=== Work item ===
Print the listing below a second time, exactly, and omit its images.

=== Dataset section ===
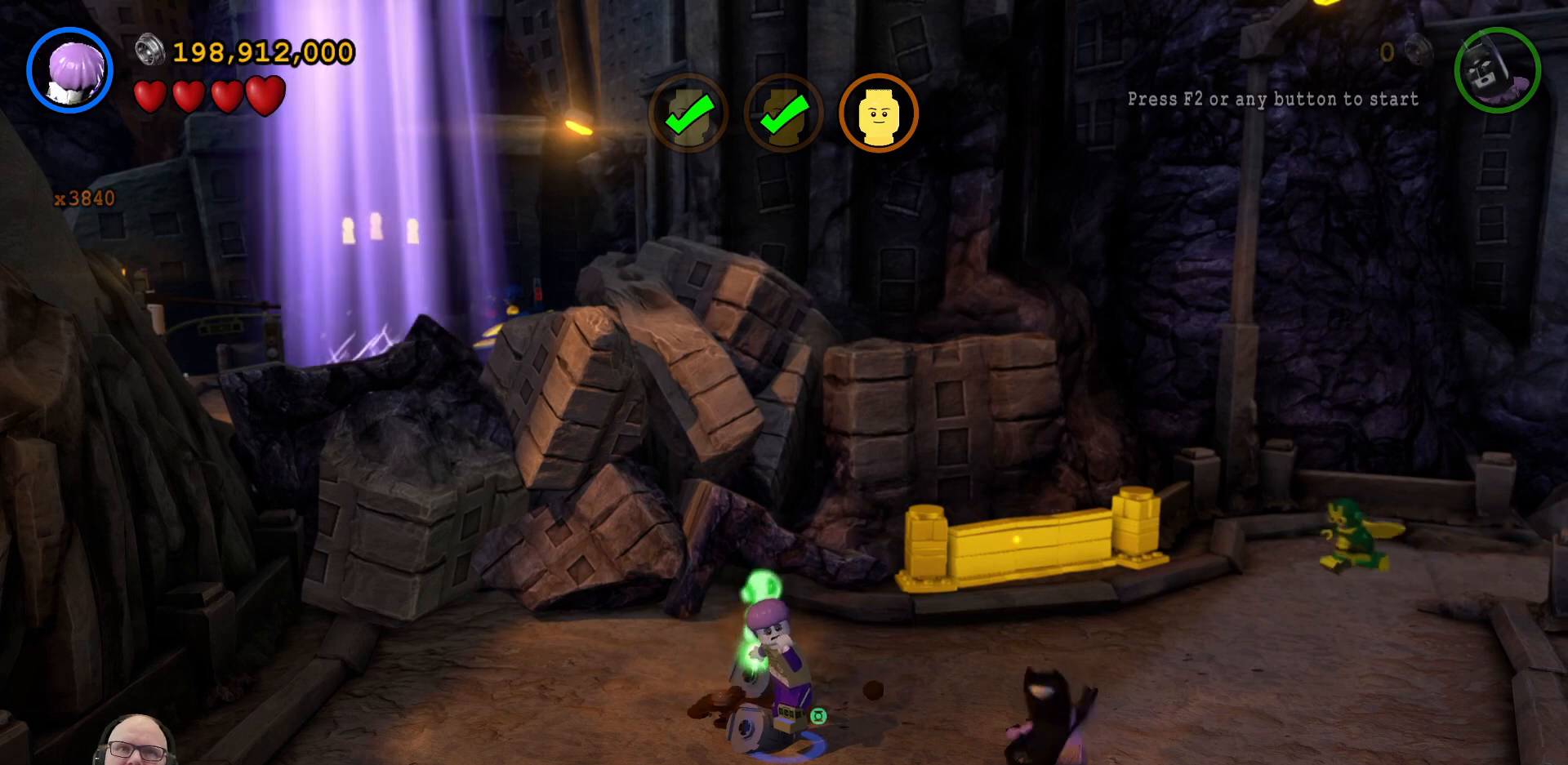
{"buttons": ["B"], "left_stick": "center", "events": []}
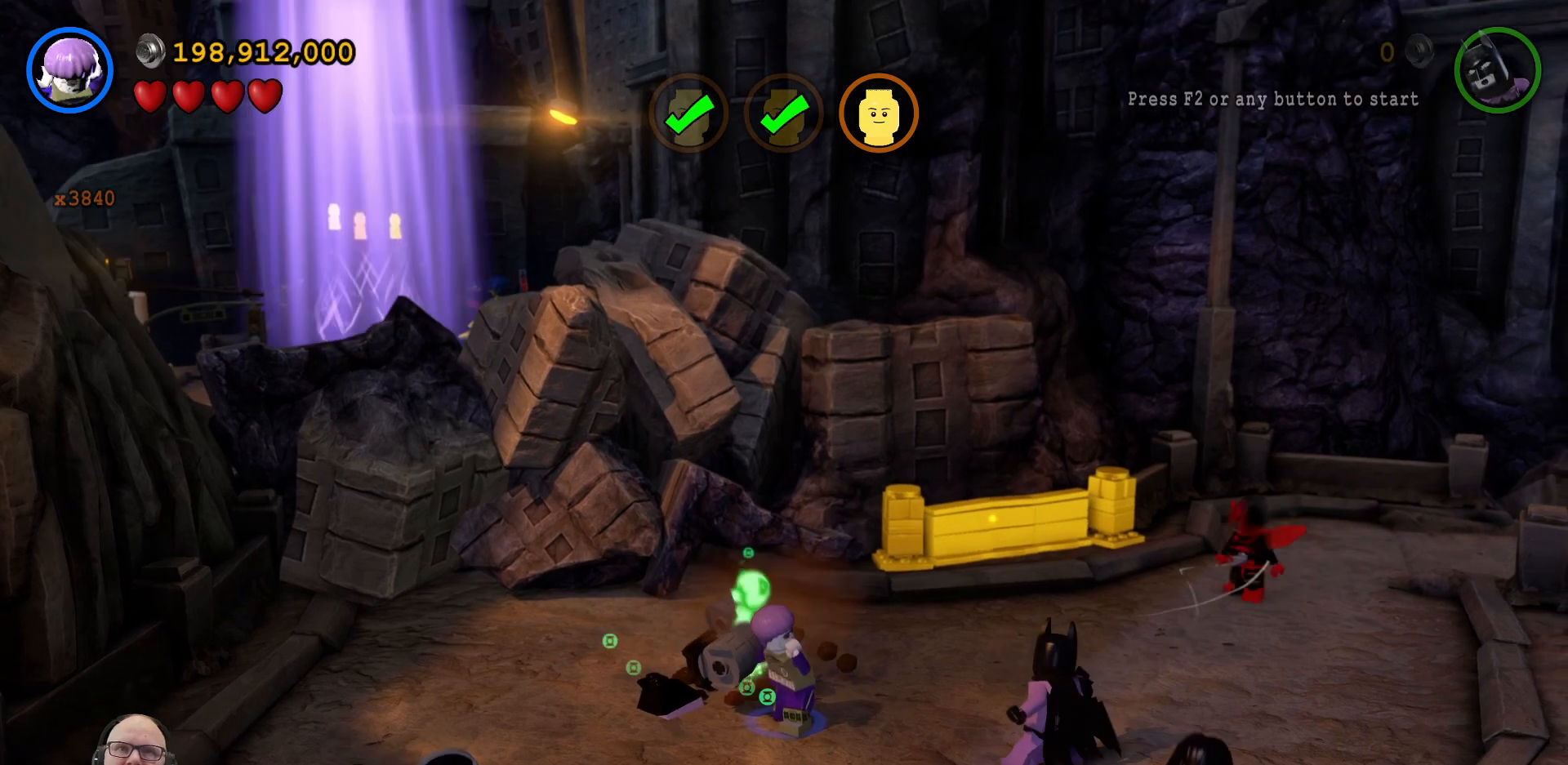
{"buttons": ["B"], "left_stick": "center", "events": []}
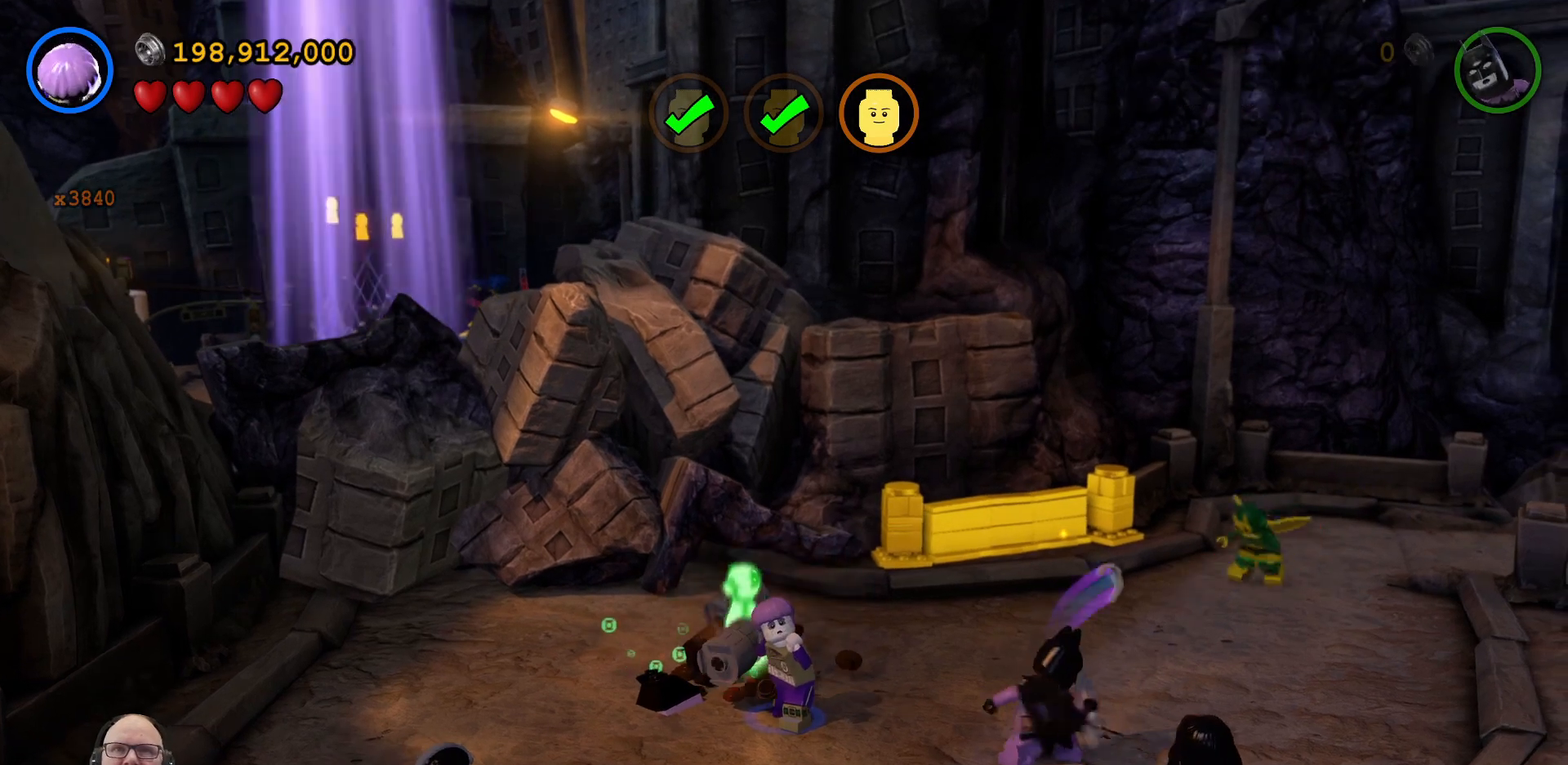
{"buttons": ["B"], "left_stick": "center", "events": []}
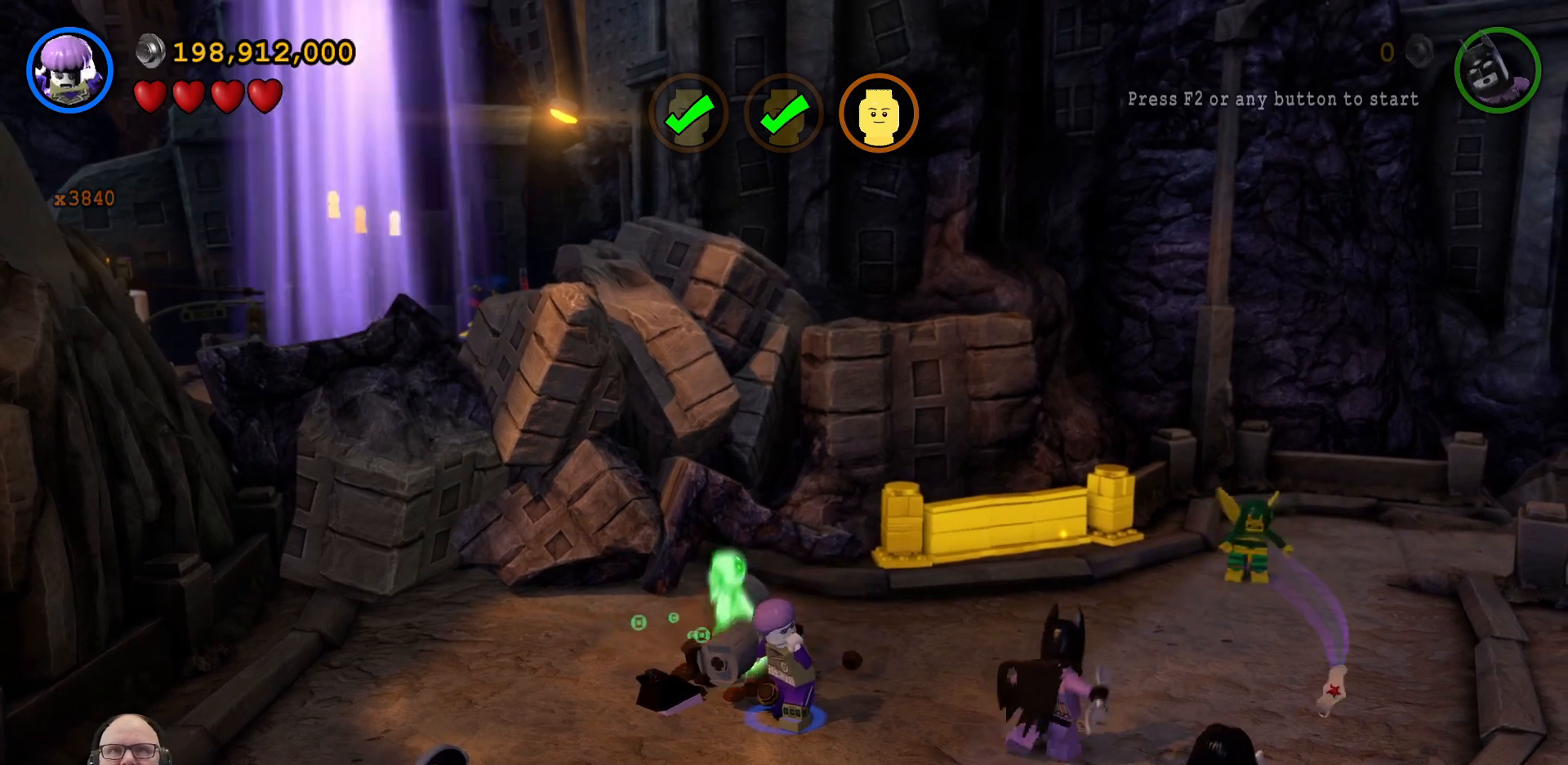
{"buttons": ["B"], "left_stick": "center", "events": []}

=== Solution to this problem ===
{"buttons": ["B"], "left_stick": "center", "events": []}
{"buttons": ["B"], "left_stick": "center", "events": []}
{"buttons": ["B"], "left_stick": "center", "events": []}
{"buttons": ["B"], "left_stick": "center", "events": []}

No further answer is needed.